Here is the relevant parts of my code:
- Pearson distance
## Pearson distance with Nans
from scipy.stats import pearsonr
def PearsonDist(x, y):
if(len(x.shape) < len(y.shape)):# For Cluster Assignment
x = np.expand_dims(x, axis=0).repeat(y.shape[0], axis=0)
nan_or = np.logical_or(np.isnan(x), np.isnan(y))
corr = [pearsonr(x[i, ~nan_or[i]], y[i, ~nan_or[i]])[0] if((~nan_or[i]).sum() >=2) else 1 for i in range(y.shape[0])]
elif(len(x.shape) > len(y.shape)):
y = np.expand_dims(y, axis=0).repeat(x.shape[0], axis=0)
nan_or = np.logical_or(np.isnan(x), np.isnan(y))
corr = [pearsonr(x[i, ~nan_or[i]], y[i, ~nan_or[i]])[0] if((~nan_or[i]).sum() >=2) else 1 for i in range(y.shape[0])]
else:# For training phase
nan_or = np.logical_or(np.isnan(x), np.isnan(y))
if((~nan_or).sum() <2):
return 1
corr = pearsonr(x[~nan_or], y[~nan_or])[0]
return 1 - np.abs(corr)
import nltk
from nltk.cluster.kmeans import KMeansClusterer
# Initialization and data preparation code...
list_RMSE_q2 = []
list_MAE_q2 = []
list_k_q2 = [2, 5, 10, 20, 40]
for i in range(nbre_replis):
list_RMSE_i = []
list_MAE_i = []
# Code to split data into training and validation sets...
for num_cluster in list_k_q2:
data = MUI_numpy_train.copy()
data[np.isnan(data)] = Biais_mat(MUI_numpy_train)[np.isnan(data)]
kclusterer = KMeansClusterer(num_cluster, distance=EuclidDist, repeats=1, avoid_empty_clusters=True)
assigned_clusters = kclusterer.cluster(data, assign_clusters=True)
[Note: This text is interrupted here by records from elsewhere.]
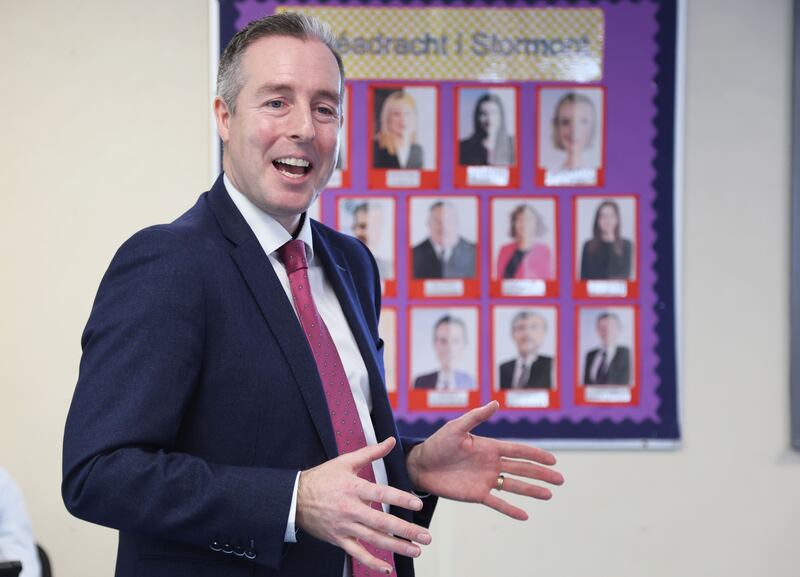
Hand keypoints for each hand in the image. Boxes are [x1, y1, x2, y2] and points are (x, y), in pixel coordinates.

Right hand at [296, 437, 432, 573]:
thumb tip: (391, 441)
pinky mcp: (338, 539)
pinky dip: (372, 562)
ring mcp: (344, 527)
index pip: (381, 494)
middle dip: (406, 530)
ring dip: (396, 547)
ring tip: (416, 551)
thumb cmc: (322, 478)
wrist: (294, 498)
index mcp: (353, 488)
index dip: (400, 499)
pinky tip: (387, 568)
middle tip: (425, 536)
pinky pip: (357, 554)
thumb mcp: (346, 461)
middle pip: (381, 522)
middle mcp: (350, 509)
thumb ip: (371, 452)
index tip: (417, 504)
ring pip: (373, 540)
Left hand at [405, 401, 563, 519]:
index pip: (518, 450)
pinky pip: (497, 503)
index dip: (536, 455)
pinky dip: (511, 509)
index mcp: (489, 447)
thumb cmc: (437, 443)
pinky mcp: (477, 494)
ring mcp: (485, 480)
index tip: (553, 460)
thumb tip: (495, 403)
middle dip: (541, 474)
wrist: (421, 465)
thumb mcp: (456, 427)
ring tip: (550, 495)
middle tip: (561, 479)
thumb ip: (476, 417)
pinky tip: (525, 515)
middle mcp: (491, 464)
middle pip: (522, 469)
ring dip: (532, 490)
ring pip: (514, 486)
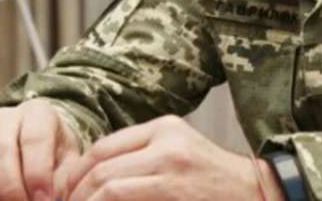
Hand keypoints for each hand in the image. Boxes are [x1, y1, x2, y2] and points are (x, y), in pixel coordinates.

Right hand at [0, 98, 80, 200]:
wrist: (45, 142)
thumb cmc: (58, 153)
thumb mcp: (70, 160)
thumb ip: (63, 179)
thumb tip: (50, 200)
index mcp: (38, 112)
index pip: (34, 138)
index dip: (37, 173)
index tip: (44, 199)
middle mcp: (6, 118)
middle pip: (0, 149)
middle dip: (11, 186)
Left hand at [65, 114, 283, 200]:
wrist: (257, 193)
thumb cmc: (216, 183)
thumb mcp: (180, 156)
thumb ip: (143, 159)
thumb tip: (94, 180)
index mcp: (164, 127)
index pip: (103, 146)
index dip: (76, 173)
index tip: (65, 193)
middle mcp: (165, 139)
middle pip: (99, 163)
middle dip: (73, 191)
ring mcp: (170, 164)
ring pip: (106, 182)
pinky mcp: (172, 188)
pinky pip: (120, 196)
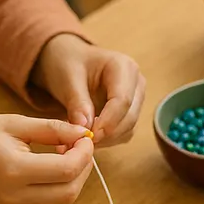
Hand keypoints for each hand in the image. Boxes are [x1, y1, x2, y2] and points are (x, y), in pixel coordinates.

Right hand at [0, 114, 93, 203]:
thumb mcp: (13, 123)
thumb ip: (51, 129)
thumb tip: (83, 133)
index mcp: (13, 169)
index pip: (66, 169)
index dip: (84, 154)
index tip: (84, 138)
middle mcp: (14, 195)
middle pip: (70, 190)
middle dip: (84, 168)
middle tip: (80, 148)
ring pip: (63, 203)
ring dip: (75, 181)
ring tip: (68, 158)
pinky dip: (61, 191)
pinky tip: (55, 171)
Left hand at [32, 33, 146, 145]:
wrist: (68, 61)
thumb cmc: (67, 63)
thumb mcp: (67, 78)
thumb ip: (77, 102)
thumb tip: (85, 128)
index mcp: (124, 67)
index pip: (123, 100)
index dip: (108, 122)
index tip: (90, 136)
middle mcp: (136, 83)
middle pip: (130, 117)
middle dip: (107, 133)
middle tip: (82, 141)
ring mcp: (136, 99)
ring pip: (129, 128)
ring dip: (107, 139)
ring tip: (81, 138)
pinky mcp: (130, 113)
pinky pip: (123, 133)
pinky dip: (107, 140)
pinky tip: (89, 136)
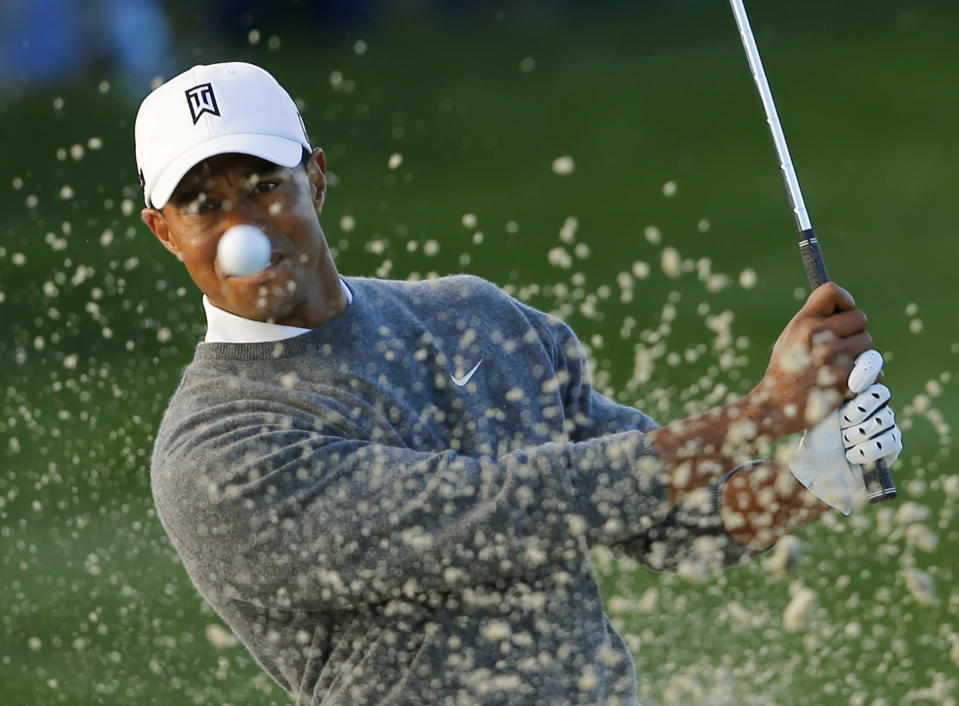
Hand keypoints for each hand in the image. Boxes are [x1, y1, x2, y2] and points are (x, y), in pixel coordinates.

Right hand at [749, 283, 872, 436]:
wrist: (776, 406)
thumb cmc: (786, 370)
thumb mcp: (790, 337)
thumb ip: (814, 319)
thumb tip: (844, 307)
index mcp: (803, 323)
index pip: (832, 292)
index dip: (844, 301)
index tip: (843, 312)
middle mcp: (819, 336)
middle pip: (859, 318)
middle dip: (854, 331)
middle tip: (841, 345)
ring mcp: (834, 358)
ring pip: (867, 343)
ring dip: (860, 354)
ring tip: (839, 365)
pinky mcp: (847, 379)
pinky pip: (873, 370)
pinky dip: (865, 376)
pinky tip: (847, 382)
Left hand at [789, 350, 902, 514]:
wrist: (814, 466)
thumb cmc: (813, 432)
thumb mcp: (820, 403)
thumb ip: (835, 381)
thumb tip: (843, 356)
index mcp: (855, 384)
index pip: (872, 365)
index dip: (866, 371)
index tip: (852, 385)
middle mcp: (873, 400)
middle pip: (881, 393)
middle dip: (858, 410)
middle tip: (842, 423)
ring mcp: (885, 421)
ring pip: (884, 418)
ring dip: (856, 434)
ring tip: (841, 442)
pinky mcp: (893, 443)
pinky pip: (890, 440)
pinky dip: (867, 450)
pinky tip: (851, 454)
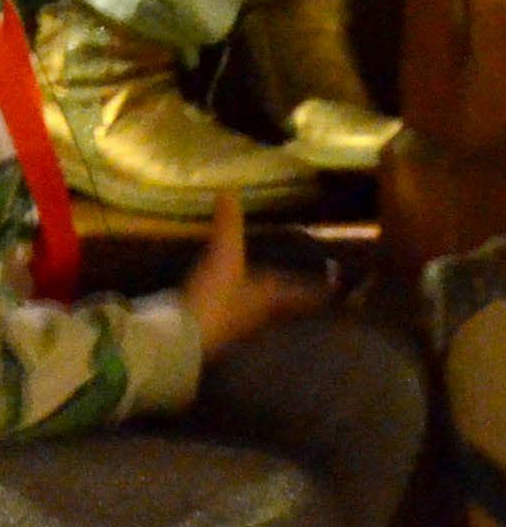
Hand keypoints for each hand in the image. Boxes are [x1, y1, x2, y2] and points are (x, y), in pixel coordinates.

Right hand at [179, 192, 329, 359]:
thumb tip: (230, 190)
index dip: (325, 288)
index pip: (309, 295)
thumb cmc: (218, 297)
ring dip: (275, 298)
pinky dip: (249, 301)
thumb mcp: (224, 257)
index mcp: (275, 298)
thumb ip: (229, 226)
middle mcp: (267, 314)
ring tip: (274, 282)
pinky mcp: (224, 325)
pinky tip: (239, 294)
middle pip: (291, 305)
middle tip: (310, 279)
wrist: (186, 336)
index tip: (340, 281)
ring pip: (270, 310)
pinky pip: (246, 312)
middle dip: (300, 293)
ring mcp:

centroids = np.array([np.nanmean(MUI_numpy_train[assigned_clusters==k], axis=0) for k in range(num_cluster)])
assigned_clusters_valid = kclusterer.cluster(MUI_numpy_valid, assign_clusters=False)
R_pred = centroids[assigned_clusters_valid]
list_RMSE_i.append(RMSE_mat(R_pred, MUI_numpy_valid))
list_MAE_i.append(MAE_mat(R_pred, MUI_numpy_valid))
list_RMSE_q2.append(np.array(list_RMSE_i))
list_MAE_q2.append(np.array(list_MAE_i))
# Code to calculate and print the final RMSE and MAE...
This block of code is taking significantly longer to execute than expected. The execution time ranges from 2 hours to even longer, which seems excessive for the dataset size and the complexity of the task.
- Dataset Details: The user-item matrix MUI_numpy has dimensions [number of users] x [number of items], with a substantial amount of missing values (NaNs) that I replace with the mean rating per item (using Biais_mat function).
- I want to use K-means clustering to predict the votes (ratings) and calculate the mean squared error (MSE) for different numbers of clusters to determine the optimal cluster count.
- Execution Environment: The code is run in a VSCode Jupyter Notebook on a laptop with an amd ryzen 7 processor and 16GB RAM".
I am looking for advice on how to optimize the execution time or understand why the process is taking so long. Are there any known performance issues with KMeansClusterer in NLTK when used in this manner, or could there be inefficiencies in my approach to data preparation and clustering?